A small pattering sound distracts me from my eclair. We're not usually allowed to eat desserts....oops. A thin, chocolate haired girl in a light pink robe shuffles in. Clover. Her hair's a mess and she's so thin from refusing to eat. Her eyes are bloodshot. She couldn't be more beautiful. Just the sight of her makes my heart begin to ache. I have to grip the counter to keep from pulling her into my arms.

She looks up, sees me, and starts backing away. "Wait! Clover," my voice putters out. I don't know what I'm doing but I can't bear to see her go. She seems surprised, but stays. Clove bites her lip nervously. "Want a pastry?" Her eyes light up as I dangle a cream puff by her face. Clove tries to snatch it but I pull away at the last second.

"You're evil!" She cries, but she's smiling. Clove is smiling for the first time in months and it makes me smile too.

"If you want it you better come get it," I smirk. She runs at me and chases me around the island.

"Slow down, Blondie!"

"Never, I'm keeping my prize!" That's when Clove grabs the can of whipped cream and sprays it in my face. I freeze in shock and huff whipped topping from my nose. Clove cracks up and it is the most wonderful sound in the world. The ring of a harp, the call of a sparrow. Oh man, I want to kiss her.

Instead, I spray her in the face with my own whipped cream. Clove snorts in disbelief and grabs her aerosol can. A whipped cream war commences. She sneaks up behind me and tries to squirt down my back but I spin and tickle her. Clove laughs giddily. It's like the Games never happened. I ignore every thought warning me that this is wrong.
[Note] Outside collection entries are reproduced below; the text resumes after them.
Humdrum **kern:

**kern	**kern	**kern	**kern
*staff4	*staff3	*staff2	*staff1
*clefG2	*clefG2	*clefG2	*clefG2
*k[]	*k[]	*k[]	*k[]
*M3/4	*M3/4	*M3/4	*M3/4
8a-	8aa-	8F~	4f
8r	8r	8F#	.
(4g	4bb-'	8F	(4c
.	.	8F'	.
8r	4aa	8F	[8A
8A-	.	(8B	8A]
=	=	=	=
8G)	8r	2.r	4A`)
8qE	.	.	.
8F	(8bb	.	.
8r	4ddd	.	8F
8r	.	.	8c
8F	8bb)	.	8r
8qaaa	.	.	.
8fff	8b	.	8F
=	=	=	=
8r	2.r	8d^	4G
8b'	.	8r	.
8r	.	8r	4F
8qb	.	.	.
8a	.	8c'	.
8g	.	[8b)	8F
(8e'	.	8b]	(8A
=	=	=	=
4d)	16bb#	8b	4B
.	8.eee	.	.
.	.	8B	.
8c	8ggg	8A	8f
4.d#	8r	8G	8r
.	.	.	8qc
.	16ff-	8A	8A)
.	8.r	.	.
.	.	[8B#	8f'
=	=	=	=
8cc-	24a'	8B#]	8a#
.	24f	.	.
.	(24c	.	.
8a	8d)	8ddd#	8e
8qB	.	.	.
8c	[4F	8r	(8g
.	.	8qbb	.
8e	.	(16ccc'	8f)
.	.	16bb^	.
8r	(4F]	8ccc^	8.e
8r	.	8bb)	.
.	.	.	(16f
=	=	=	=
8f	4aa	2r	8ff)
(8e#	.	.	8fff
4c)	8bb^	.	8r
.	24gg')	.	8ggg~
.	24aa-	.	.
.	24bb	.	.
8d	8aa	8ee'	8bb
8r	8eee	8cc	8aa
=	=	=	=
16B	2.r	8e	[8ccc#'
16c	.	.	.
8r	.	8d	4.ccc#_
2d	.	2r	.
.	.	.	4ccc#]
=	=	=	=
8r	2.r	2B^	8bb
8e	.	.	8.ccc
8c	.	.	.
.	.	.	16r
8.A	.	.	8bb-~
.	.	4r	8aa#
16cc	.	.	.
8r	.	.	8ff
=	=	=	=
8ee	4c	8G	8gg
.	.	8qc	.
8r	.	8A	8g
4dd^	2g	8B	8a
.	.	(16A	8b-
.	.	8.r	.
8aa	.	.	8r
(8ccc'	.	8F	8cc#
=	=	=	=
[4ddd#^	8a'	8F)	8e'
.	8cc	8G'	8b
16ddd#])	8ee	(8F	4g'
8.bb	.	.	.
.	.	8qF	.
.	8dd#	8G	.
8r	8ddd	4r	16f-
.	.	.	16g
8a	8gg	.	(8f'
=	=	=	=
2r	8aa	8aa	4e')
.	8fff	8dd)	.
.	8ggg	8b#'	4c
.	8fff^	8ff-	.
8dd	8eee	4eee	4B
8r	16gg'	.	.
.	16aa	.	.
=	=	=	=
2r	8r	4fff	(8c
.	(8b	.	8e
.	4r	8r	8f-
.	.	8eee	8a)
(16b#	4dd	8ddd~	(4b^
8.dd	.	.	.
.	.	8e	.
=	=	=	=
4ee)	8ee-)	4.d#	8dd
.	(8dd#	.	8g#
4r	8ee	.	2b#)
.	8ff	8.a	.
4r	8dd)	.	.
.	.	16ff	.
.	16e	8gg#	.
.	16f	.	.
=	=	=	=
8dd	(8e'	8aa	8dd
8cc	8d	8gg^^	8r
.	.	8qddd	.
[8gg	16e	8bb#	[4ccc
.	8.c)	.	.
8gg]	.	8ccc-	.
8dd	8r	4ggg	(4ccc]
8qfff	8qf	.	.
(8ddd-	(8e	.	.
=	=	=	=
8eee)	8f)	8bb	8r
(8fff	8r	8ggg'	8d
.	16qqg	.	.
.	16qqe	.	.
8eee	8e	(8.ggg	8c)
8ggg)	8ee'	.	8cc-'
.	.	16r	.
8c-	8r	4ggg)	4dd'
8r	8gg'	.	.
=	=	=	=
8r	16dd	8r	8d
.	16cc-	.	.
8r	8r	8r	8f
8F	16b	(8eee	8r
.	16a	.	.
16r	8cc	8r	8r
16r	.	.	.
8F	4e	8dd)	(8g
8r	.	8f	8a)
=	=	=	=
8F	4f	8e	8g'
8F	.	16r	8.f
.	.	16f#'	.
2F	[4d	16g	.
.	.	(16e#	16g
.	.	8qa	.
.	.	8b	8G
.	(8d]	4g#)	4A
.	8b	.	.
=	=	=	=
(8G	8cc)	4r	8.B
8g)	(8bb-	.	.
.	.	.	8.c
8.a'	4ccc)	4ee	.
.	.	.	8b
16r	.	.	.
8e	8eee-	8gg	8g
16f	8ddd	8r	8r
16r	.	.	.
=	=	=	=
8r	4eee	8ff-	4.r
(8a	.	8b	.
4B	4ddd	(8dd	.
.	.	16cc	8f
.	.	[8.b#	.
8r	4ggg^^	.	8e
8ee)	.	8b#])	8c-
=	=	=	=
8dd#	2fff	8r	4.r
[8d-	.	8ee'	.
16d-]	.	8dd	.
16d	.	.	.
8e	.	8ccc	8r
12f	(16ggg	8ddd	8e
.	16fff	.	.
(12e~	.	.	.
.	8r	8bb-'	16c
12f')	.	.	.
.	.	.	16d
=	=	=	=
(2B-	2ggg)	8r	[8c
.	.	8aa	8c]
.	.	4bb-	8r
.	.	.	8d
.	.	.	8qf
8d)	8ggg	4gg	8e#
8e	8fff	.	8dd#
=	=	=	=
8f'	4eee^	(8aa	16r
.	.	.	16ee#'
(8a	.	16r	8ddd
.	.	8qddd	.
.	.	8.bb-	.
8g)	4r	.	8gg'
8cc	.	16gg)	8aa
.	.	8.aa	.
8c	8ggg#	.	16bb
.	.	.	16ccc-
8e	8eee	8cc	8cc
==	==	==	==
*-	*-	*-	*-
Clove squeals as I move to tickle her again. She darts around the gigantic island and climbs up. The pastry pyramid in the center wobbles precariously.

"You can't get me here," she jokes.

"Oh really, Clover?" I grab her ankles, spin her so she faces me, and pull her to the edge of the counter. Clove surprises me by leaning forward and sucking a dot of whipped cream off the tip of my nose. Our faces are so close. I can barely breathe. Very slowly, I place my hands on her shoulders and lick whipped cream from the corner of her mouth. I don't know what possesses me to do it but I can't stop. Her robe falls to the floor, leaving only our pajamas between us.

Clove's legs wrap around my waist. I can't help it. My mouth finds her lips. I kiss her. And I kiss her. And I kiss her. I am drowning in her. She tastes like strawberries and whipped cream. I smile against her mouth. Tearing my lips from hers, I find her neck. My lips glide across her skin and I hear a small sigh. After a minute, or possibly an hour, Clove's hands cup my face and draw me back to her. She kisses me this time. My brain turns to slush. I can't think. It is intoxicating, just the smell of her. Her hands on my back, in my hair.

I am shaking.

Our chests press against one another, heaving with the racing beat of our hearts. For a few moments in the dark we are safe tightly held in each other's arms, not drugged, not full of rage. Alive.

Then the cabin lights flicker on and footsteps echo close by. I am still kissing Clove when the door is flung open. All I can think is, what else can they possibly have left to punish us with?